### Spatial layout data
----

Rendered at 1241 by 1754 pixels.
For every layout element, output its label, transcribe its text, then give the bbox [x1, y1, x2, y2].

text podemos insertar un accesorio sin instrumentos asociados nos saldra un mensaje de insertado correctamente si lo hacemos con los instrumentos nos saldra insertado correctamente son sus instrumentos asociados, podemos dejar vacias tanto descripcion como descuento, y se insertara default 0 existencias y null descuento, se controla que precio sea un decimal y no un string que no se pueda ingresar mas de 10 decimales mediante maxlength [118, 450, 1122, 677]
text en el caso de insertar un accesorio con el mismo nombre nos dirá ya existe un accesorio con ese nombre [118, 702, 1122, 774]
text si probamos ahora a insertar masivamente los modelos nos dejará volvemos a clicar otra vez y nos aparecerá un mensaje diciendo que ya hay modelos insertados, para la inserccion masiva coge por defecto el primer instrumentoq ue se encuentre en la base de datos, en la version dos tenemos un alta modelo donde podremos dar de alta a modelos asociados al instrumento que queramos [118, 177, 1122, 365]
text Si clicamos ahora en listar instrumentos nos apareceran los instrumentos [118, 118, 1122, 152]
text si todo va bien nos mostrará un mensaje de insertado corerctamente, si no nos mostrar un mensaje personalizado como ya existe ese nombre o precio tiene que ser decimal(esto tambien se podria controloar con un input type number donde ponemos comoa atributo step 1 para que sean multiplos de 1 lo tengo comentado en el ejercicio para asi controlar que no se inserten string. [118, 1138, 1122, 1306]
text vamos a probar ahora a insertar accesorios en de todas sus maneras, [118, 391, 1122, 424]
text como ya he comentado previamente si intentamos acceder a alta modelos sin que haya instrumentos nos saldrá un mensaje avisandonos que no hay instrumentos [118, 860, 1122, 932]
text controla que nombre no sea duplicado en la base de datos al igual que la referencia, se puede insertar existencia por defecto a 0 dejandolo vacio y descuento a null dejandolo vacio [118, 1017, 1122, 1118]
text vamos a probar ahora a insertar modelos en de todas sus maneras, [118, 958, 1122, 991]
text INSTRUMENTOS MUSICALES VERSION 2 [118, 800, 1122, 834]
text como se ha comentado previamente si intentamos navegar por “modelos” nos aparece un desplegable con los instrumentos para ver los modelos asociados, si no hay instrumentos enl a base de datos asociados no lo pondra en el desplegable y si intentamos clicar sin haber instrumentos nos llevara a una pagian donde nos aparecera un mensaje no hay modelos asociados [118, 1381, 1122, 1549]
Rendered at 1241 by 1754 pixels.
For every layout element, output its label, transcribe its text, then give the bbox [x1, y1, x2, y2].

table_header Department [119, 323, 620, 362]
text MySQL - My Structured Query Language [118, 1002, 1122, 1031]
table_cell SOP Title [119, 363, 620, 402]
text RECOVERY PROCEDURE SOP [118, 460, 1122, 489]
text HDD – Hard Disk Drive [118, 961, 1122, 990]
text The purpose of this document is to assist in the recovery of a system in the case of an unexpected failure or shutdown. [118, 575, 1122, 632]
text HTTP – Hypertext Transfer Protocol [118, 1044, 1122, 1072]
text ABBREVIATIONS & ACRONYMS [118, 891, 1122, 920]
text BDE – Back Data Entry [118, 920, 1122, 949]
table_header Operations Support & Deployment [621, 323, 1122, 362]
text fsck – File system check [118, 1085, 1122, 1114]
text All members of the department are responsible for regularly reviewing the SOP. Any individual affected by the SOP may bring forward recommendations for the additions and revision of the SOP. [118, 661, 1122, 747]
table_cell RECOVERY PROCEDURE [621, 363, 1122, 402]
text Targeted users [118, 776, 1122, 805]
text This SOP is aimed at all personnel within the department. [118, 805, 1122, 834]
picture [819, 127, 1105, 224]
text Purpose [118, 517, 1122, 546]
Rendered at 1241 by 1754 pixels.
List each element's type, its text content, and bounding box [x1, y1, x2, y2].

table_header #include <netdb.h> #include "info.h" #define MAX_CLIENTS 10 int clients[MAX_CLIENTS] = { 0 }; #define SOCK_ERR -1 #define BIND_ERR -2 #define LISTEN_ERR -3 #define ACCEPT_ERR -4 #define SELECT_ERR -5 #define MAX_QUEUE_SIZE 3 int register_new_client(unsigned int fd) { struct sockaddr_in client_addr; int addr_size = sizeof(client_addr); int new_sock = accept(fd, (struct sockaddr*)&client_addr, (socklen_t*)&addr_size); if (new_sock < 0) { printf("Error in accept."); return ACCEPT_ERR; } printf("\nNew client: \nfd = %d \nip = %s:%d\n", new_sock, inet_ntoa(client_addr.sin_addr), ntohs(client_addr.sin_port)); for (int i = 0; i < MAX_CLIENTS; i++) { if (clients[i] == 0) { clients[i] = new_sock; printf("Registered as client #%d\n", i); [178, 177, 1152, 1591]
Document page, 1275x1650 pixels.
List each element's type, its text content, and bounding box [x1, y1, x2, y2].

----

### Your task
Copy out every one of the entries above word for word, keeping each line as it appears.

### Completed exercise
Rendered at 1241 by 1754 pixels.
For every layout element, output its label, transcribe its text, then give the bbox [x1, y1, x2, y2].

text podemos insertar un accesorio sin instrumentos asociados nos saldra un mensaje de insertado correctamente si lo hacemos con los instrumentos nos saldra insertado correctamente son sus instrumentos asociados, podemos dejar vacias tanto descripcion como descuento, y se insertara default 0 existencias y null descuento, se controla que precio sea un decimal y no un string que no se pueda ingresar mas de 10 decimales mediante maxlength [118, 450, 1122, 677]
text en el caso de insertar un accesorio con el mismo nombre nos dirá ya existe un accesorio con ese nombre [118, 702, 1122, 774]
text si probamos ahora a insertar masivamente los modelos nos dejará volvemos a clicar otra vez y nos aparecerá un mensaje diciendo que ya hay modelos insertados, para la inserccion masiva coge por defecto el primer instrumentoq ue se encuentre en la base de datos, en la version dos tenemos un alta modelo donde podremos dar de alta a modelos asociados al instrumento que queramos [118, 177, 1122, 365]
text Si clicamos ahora en listar instrumentos nos apareceran los instrumentos [118, 118, 1122, 152]
text si todo va bien nos mostrará un mensaje de insertado corerctamente, si no nos mostrar un mensaje personalizado como ya existe ese nombre o precio tiene que ser decimal(esto tambien se podria controloar con un input type number donde ponemos comoa atributo step 1 para que sean multiplos de 1 lo tengo comentado en el ejercicio para asi controlar que no se inserten string. [118, 1138, 1122, 1306]
text vamos a probar ahora a insertar accesorios en de todas sus maneras, [118, 391, 1122, 424]
text como ya he comentado previamente si intentamos acceder a alta modelos sin que haya instrumentos nos saldrá un mensaje avisandonos que no hay instrumentos [118, 860, 1122, 932]
text controla que nombre no sea duplicado en la base de datos al igual que la referencia, se puede insertar existencia por defecto a 0 dejandolo vacio y descuento a null dejandolo vacio [118, 1017, 1122, 1118]
text vamos a probar ahora a insertar modelos en de todas sus maneras, [118, 958, 1122, 991]
text INSTRUMENTOS MUSICALES VERSION 2 [118, 800, 1122, 834]
text como se ha comentado previamente si intentamos navegar por “modelos” nos aparece un desplegable con los instrumentos para ver los modelos asociados, si no hay instrumentos enl a base de datos asociados no lo pondra en el desplegable y si intentamos clicar sin haber instrumentos nos llevara a una pagian donde nos aparecera un mensaje no hay modelos asociados [118, 1381, 1122, 1549]
Rendered at 1241 by 1754 pixels.
For every layout element, output its label, transcribe its text, then give the bbox [x1, y1, x2, y2].

table_header Department [119, 323, 620, 362]
text MySQL - My Structured Query Language [118, 1002, 1122, 1031]
table_cell SOP Title [119, 363, 620, 402]
text RECOVERY PROCEDURE SOP [118, 460, 1122, 489]
text HDD – Hard Disk Drive [118, 961, 1122, 990]
text The purpose of this document is to assist in the recovery of a system in the case of an unexpected failure or shutdown. [118, 575, 1122, 632]
text HTTP – Hypertext Transfer Protocol [118, 1044, 1122, 1072]
text ABBREVIATIONS & ACRONYMS [118, 891, 1122, 920]
text BDE – Back Data Entry [118, 920, 1122, 949]
table_header Operations Support & Deployment [621, 323, 1122, 362]
text fsck – File system check [118, 1085, 1122, 1114]
text All members of the department are responsible for regularly reviewing the SOP. Any individual affected by the SOP may bring forward recommendations for the additions and revision of the SOP. [118, 661, 1122, 747]
table_cell RECOVERY PROCEDURE [621, 363, 1122, 402]
text Targeted users [118, 776, 1122, 805]
text This SOP is aimed at all personnel within the department. [118, 805, 1122, 834]
picture [819, 127, 1105, 224]
text Purpose [118, 517, 1122, 546]
Rendered at 1241 by 1754 pixels.
List each element's type, its text content, and bounding box [x1, y1, x2, y2].

table_header #include <netdb.h> #include "info.h" #define MAX_CLIENTS 10 int clients[MAX_CLIENTS] = { 0 }; #define SOCK_ERR -1 #define BIND_ERR -2 #define LISTEN_ERR -3 #define ACCEPT_ERR -4 #define SELECT_ERR -5 #define MAX_QUEUE_SIZE 3 int register_new_client(unsigned int fd) { struct sockaddr_in client_addr; int addr_size = sizeof(client_addr); int new_sock = accept(fd, (struct sockaddr*)&client_addr, (socklen_t*)&addr_size); if (new_sock < 0) { printf("Error in accept."); return ACCEPT_ERR; } printf("\nNew client: \nfd = %d \nip = %s:%d\n", new_sock, inet_ntoa(client_addr.sin_addr), ntohs(client_addr.sin_port)); for (int i = 0; i < MAX_CLIENTS; i++) { if (clients[i] == 0) { clients[i] = new_sock; printf("Registered as client #%d\n", i); [178, 177, 1152, 1591]
Document page, 1275x1650 pixels.
List each element's type, its text content, and bounding box [x1, y1, x2, y2].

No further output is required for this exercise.